◆ Work request
Return the records, each one exactly as written.

◆ Dataset records
/---

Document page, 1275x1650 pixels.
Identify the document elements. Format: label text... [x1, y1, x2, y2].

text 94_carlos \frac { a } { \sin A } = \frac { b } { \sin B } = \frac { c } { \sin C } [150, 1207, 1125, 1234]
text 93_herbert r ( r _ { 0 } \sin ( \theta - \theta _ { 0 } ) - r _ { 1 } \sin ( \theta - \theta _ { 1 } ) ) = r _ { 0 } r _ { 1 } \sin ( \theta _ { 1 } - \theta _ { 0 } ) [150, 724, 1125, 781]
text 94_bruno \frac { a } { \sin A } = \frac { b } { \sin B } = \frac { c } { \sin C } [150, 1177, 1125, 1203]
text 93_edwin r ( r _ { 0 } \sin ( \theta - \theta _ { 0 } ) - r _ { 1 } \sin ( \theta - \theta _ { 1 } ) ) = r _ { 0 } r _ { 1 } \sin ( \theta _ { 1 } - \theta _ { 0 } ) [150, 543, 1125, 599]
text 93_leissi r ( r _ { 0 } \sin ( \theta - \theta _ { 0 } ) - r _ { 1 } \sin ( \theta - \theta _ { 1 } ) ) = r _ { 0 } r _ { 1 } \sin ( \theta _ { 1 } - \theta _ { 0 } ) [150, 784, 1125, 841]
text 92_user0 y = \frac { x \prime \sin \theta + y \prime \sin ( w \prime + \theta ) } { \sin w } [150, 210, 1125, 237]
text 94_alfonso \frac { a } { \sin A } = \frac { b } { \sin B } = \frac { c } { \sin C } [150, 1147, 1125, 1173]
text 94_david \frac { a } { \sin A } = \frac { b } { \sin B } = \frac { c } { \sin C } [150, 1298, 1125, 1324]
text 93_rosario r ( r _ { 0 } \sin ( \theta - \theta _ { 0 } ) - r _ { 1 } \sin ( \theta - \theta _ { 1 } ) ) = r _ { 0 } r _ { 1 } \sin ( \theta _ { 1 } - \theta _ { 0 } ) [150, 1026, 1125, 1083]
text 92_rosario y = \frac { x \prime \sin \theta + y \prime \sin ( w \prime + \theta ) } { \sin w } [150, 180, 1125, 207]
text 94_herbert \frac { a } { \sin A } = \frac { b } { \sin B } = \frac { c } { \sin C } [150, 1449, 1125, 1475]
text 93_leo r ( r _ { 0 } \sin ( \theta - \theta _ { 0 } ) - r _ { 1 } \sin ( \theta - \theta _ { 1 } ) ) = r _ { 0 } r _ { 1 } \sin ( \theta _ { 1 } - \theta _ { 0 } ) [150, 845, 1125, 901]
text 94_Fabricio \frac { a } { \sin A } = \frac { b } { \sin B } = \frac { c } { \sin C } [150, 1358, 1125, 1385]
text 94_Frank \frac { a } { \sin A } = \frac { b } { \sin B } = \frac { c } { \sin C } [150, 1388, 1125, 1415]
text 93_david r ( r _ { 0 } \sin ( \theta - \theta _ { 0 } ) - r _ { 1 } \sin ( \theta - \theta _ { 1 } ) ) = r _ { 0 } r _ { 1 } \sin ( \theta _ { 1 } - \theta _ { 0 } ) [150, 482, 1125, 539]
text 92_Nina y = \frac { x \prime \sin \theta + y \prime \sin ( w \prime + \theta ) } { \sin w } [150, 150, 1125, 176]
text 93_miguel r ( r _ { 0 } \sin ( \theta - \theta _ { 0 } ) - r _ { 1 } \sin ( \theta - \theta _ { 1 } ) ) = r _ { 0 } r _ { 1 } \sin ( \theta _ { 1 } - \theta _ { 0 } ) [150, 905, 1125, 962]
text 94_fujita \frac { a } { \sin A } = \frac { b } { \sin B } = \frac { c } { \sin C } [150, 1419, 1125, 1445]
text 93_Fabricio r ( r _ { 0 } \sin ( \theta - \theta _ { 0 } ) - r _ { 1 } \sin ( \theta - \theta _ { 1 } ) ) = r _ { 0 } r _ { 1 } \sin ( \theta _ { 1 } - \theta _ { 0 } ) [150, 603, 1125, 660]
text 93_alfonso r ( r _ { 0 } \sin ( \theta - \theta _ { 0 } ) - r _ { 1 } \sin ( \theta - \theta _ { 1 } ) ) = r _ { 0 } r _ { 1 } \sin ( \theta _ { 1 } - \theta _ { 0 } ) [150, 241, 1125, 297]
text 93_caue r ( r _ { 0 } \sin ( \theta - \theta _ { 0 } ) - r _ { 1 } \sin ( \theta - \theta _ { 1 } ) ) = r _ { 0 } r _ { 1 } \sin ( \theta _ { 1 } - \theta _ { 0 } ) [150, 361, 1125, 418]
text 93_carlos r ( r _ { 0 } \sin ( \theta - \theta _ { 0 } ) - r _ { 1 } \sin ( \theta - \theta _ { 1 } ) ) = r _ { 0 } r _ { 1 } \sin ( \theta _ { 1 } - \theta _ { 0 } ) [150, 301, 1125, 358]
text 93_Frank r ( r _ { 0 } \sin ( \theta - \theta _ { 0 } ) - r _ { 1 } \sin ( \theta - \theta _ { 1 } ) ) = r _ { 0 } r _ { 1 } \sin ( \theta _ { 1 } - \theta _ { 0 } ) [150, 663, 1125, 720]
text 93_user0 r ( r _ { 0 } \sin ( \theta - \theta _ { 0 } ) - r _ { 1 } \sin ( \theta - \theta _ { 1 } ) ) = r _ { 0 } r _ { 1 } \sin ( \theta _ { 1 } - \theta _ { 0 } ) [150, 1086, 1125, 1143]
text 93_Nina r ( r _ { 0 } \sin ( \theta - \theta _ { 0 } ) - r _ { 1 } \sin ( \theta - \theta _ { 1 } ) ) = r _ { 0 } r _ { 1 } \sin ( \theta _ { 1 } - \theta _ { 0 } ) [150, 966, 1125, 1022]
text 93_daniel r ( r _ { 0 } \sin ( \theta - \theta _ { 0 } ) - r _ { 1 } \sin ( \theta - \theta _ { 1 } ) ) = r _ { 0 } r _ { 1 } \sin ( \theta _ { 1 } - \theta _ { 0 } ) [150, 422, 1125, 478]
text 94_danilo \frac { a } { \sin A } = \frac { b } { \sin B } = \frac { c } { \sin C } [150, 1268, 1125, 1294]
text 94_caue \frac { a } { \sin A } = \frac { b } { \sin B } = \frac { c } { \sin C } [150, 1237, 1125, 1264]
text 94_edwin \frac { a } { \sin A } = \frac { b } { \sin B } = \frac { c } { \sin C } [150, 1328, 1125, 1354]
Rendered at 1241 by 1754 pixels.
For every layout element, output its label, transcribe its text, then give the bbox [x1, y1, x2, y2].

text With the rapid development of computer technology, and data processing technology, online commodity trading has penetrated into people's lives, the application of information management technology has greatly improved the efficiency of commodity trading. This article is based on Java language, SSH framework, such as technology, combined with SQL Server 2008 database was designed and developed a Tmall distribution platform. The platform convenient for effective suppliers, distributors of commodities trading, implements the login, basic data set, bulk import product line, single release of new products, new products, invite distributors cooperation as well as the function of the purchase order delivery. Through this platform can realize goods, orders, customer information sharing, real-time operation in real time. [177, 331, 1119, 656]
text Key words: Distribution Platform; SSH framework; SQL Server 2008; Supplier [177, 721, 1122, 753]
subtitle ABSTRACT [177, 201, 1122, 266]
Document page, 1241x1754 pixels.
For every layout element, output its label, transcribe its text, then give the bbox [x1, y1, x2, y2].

\---

◆ Exercise result
Document page, 1275x1650 pixels.
Identify the document elements. Format: label text... [x1, y1, x2, y2].

text 94_carlos \frac { a } { \sin A } = \frac { b } { \sin B } = \frac { c } { \sin C } [150, 1207, 1125, 1234]
text 93_herbert r ( r _ { 0 } \sin ( \theta - \theta _ { 0 } ) - r _ { 1 } \sin ( \theta - \theta _ { 1 } ) ) = r _ { 0 } r _ { 1 } \sin ( \theta _ { 1 } - \theta _ { 0 } ) [150, 724, 1125, 781]
text 94_bruno \frac { a } { \sin A } = \frac { b } { \sin B } = \frac { c } { \sin C } [150, 1177, 1125, 1203]
text 93_edwin r ( r _ { 0 } \sin ( \theta - \theta _ { 0 } ) - r _ { 1 } \sin ( \theta - \theta _ { 1 } ) ) = r _ { 0 } r _ { 1 } \sin ( \theta _ { 1 } - \theta _ { 0 } ) [150, 543, 1125, 599]
text 93_leissi r ( r _ { 0 } \sin ( \theta - \theta _ { 0 } ) - r _ { 1 } \sin ( \theta - \theta _ { 1 } ) ) = r _ { 0 } r _ { 1 } \sin ( \theta _ { 1 } - \theta _ { 0 } ) [150, 784, 1125, 841]
text 92_user0 y = \frac { x \prime \sin \theta + y \prime \sin ( w \prime + \theta ) } { \sin w } [150, 210, 1125, 237]
text 94_alfonso \frac { a } { \sin A } = \frac { b } { \sin B } = \frac { c } { \sin C } [150, 1147, 1125, 1173]
text 94_david \frac { a } { \sin A } = \frac { b } { \sin B } = \frac { c } { \sin C } [150, 1298, 1125, 1324]
text 93_rosario r ( r _ { 0 } \sin ( \theta - \theta _ { 0 } ) - r _ { 1 } \sin ( \theta - \theta _ { 1 } ) ) = r _ { 0 } r _ { 1 } \sin ( \theta _ { 1 } - \theta _ { 0 } ) [150, 1026, 1125, 1083]
text 92_rosario y = \frac { x \prime \sin \theta + y \prime \sin ( w \prime + \theta ) } { \sin w } [150, 180, 1125, 207]
text 94_herbert \frac { a } { \sin A } = \frac { b } { \sin B } = \frac { c } { \sin C } [150, 1449, 1125, 1475]
text 93_leo r ( r _ { 0 } \sin ( \theta - \theta _ { 0 } ) - r _ { 1 } \sin ( \theta - \theta _ { 1 } ) ) = r _ { 0 } r _ { 1 } \sin ( \theta _ { 1 } - \theta _ { 0 } ) [150, 845, 1125, 901]
text 94_Fabricio \frac { a } { \sin A } = \frac { b } { \sin B } = \frac { c } { \sin C } [150, 1358, 1125, 1385]
text 94_Frank \frac { a } { \sin A } = \frac { b } { \sin B } = \frac { c } { \sin C } [150, 1388, 1125, 1415]
text 93_david r ( r _ { 0 } \sin ( \theta - \theta _ { 0 } ) - r _ { 1 } \sin ( \theta - \theta _ { 1 } ) ) = r _ { 0 } r _ { 1 } \sin ( \theta _ { 1 } - \theta _ { 0 } ) [150, 482, 1125, 539]
text 92_Nina y = \frac { x \prime \sin \theta + y \prime \sin ( w \prime + \theta ) } { \sin w } [150, 150, 1125, 176]
text 93_miguel r ( r _ { 0 } \sin ( \theta - \theta _ { 0 } ) - r _ { 1 } \sin ( \theta - \theta _ { 1 } ) ) = r _ { 0 } r _ { 1 } \sin ( \theta _ { 1 } - \theta _ { 0 } ) [150, 905, 1125, 962]
text 94_fujita \frac { a } { \sin A } = \frac { b } { \sin B } = \frac { c } { \sin C } [150, 1419, 1125, 1445]
text 93_Fabricio r ( r _ { 0 } \sin ( \theta - \theta _ { 0 } ) - r _ { 1 } \sin ( \theta - \theta _ { 1 } ) ) = r _ { 0 } r _ { 1 } \sin ( \theta _ { 1 } - \theta _ { 0 } ) [150, 603, 1125, 660]
text 93_alfonso r ( r _ { 0 } \sin ( \theta - \theta _ { 0 } ) - r _ { 1 } \sin ( \theta - \theta _ { 1 } ) ) = r _ { 0 } r _ { 1 } \sin ( \theta _ { 1 } - \theta _ { 0 } ) [150, 241, 1125, 297]
text 93_caue r ( r _ { 0 } \sin ( \theta - \theta _ { 0 } ) - r _ { 1 } \sin ( \theta - \theta _ { 1 } ) ) = r _ { 0 } r _ { 1 } \sin ( \theta _ { 1 } - \theta _ { 0 } ) [150, 361, 1125, 418]
text 93_carlos r ( r _ { 0 } \sin ( \theta - \theta _ { 0 } ) - r _ { 1 } \sin ( \theta - \theta _ { 1 } ) ) = r _ { 0 } r _ { 1 } \sin ( \theta _ { 1 } - \theta _ { 0 } ) [150, 301, 1125, 358]
text 93_Frank r ( r _ { 0 } \sin ( \theta - \theta _ { 0 } ) - r _ { 1 } \sin ( \theta - \theta _ { 1 } ) ) = r _ { 0 } r _ { 1 } \sin ( \theta _ { 1 } - \theta _ { 0 } ) [150, 663, 1125, 720]
text 93_user0 r ( r _ { 0 } \sin ( \theta - \theta _ { 0 } ) - r _ { 1 } \sin ( \theta - \theta _ { 1 } ) ) = r _ { 0 } r _ { 1 } \sin ( \theta _ { 1 } - \theta _ { 0 } ) [150, 1086, 1125, 1143]
text 93_Nina r ( r _ { 0 } \sin ( \theta - \theta _ { 0 } ) - r _ { 1 } \sin ( \theta - \theta _ { 1 } ) ) = r _ { 0 } r _ { 1 } \sin ( \theta _ { 1 } - \theta _ { 0 } ) [150, 966, 1125, 1022]
text 93_daniel r ( r _ { 0 } \sin ( \theta - \theta _ { 0 } ) - r _ { 1 } \sin ( \theta - \theta _ { 1 } ) ) = r _ { 0 } r _ { 1 } \sin ( \theta _ { 1 } - \theta _ { 0 } ) [150, 422, 1125, 478]
text 94_danilo \frac { a } { \sin A } = \frac { b } { \sin B } = \frac { c } { \sin C } [150, 1268, 1125, 1294]
text 94_caue \frac { a } { \sin A } = \frac { b } { \sin B } = \frac { c } { \sin C } [150, 1237, 1125, 1264]
text 94_edwin \frac { a } { \sin A } = \frac { b } { \sin B } = \frac { c } { \sin C } [150, 1328, 1125, 1354]
Rendered at 1241 by 1754 pixels.
For every layout element, output its label, transcribe its text, then give the bbox [x1, y1, x2, y2].

text With the rapid development of computer technology, and data processing technology, online commodity trading has penetrated into people's lives, the application of information management technology has greatly improved the efficiency of commodity trading. This article is based on Java language, SSH framework, such as technology, combined with SQL Server 2008 database was designed and developed a Tmall distribution platform. The platform convenient for effective suppliers, distributors of commodities trading, implements the login, basic data set, bulk import product line, single release of new products, new products, invite distributors cooperation as well as the function of the purchase order delivery. Through this platform can realize goods, orders, customer information sharing, real-time operation in real time. [177, 331, 1119, 656]
text Key words: Distribution Platform; SSH framework; SQL Server 2008; Supplier [177, 721, 1122, 753]
subtitle ABSTRACT [177, 201, 1122, 266]
Document page, 1241x1754 pixels.
For every layout element, output its label, transcribe its text, then give the bbox [x1, y1, x2, y2].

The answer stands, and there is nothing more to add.